■ Texte
Bostris (Bosra, Syrie) - 24 milles (35 km) - Thantia (Thughrat el-Jubb, Jordanie)

La route quittait Bosra vers le sud - sud-ouest. On en voit encore les vestiges avant la frontière jordanienne, quand la chaussée bifurque, une branche partant vers le sud-ouest en direction de Mafraq (Jordanie), Rihab et Jérash. La Via Nova elle-même franchit la frontière jordanienne, passe au milieu du village de Hayyan el-Mushrif, de Ba'ij (fort romain du Ve siècle), puis tout droit jusqu'à Thughrat el-Jubb.

Thantia - 9 milles (13 km) - Hatita (Khirbet es-Samra)

L'itinéraire de la voie romaine, sur ce tronçon, a été suivi de plus ou moins près par le Chemin de fer du Hedjaz. A Khirbet es-Samra se trouvait une mansio, relais pour les voyageurs qui a fonctionné un siècle, d'environ 150 jusqu'en 249.

Hatita - 11 milles (16 km) - Gadda (Zarqa)

Toujours plus ou moins reprise par le tracé du chemin de fer, la voie atteignait le poste de Gadda (autrefois el-Hadid), un ancien camp romain aujourd'hui recouvert par l'urbanisme moderne de Zarqa, à 1 km au sud-ouest de la gare routière actuelle.

Gadda - 13 milles (19 km) - Philadelfia (Amman)

Les vestiges de la voie romaine, à côté du chemin de fer, étaient encore visibles au début du XXe siècle. Aujourd'hui tout est recouvert par l'autoroute qui aboutit au centre d'Amman, devant le théâtre antique.

Philadelfia - 62 milles (92 km) - Rababatora (Rabba)

Au sud d'Amman la chaussée n'est plus visible. Elle passait peut-être par Madaba, Dhiban, et franchissait en lacets le canyon de l'Arnon (Wadi Mujib moderne). Au fond du canyon elle passait sur un pont de pierre, puis remontait, passant à mi-pente par le camp romain de Muhattet el-Haj, puis débouchait sur le plateau à côté d'un autre camp analogue. Elle se poursuivait alors jusqu'à Rabba (autrefois Rabbathmôba / Areopolis). De là une branche permettait de gagner à l'est Betthorus (Lejjun) où fut construit sous Dioclétien le camp de la IVe Légion Martia.

■ Consigne
Traduisez en anglais cette phrase du texte sur la voie romaine : « A Khirbet es-Samra se trouvait une mansio, relais pour les voyageurs qui a fonctionné un siècle, d'environ 150 jusqu'en 249. » Le matériel ne joue aucun rôle dans ce travail.

■ Données brutes

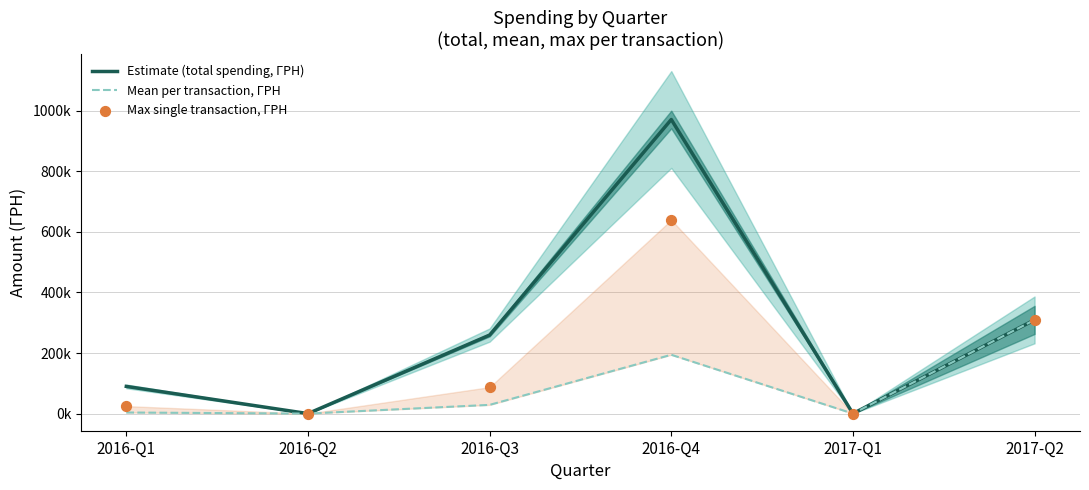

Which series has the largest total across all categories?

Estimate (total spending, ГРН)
---
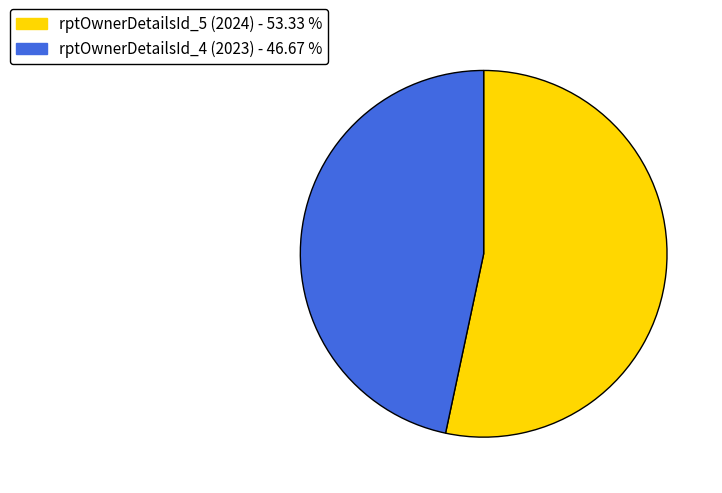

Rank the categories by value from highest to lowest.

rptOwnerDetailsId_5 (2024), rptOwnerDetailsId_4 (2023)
...
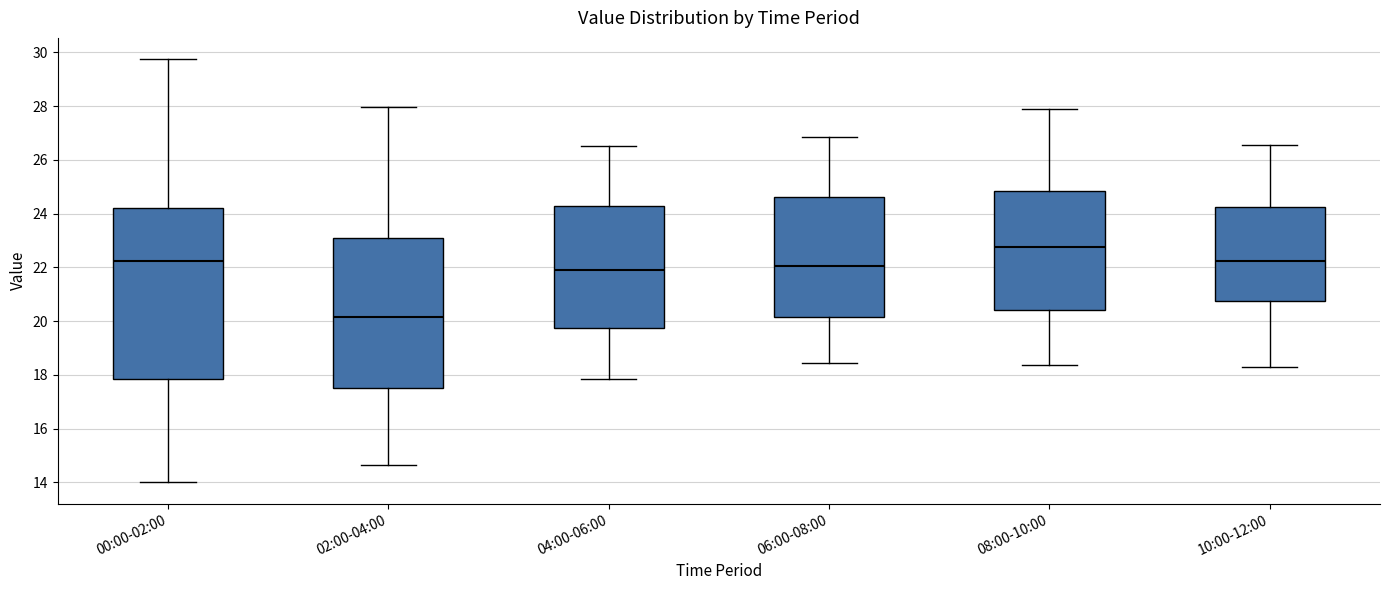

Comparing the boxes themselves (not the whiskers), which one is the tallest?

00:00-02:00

■ Réponse attendue
At Khirbet es-Samra there was a mansio, a way station for travelers that operated for a century, from about 150 until 249.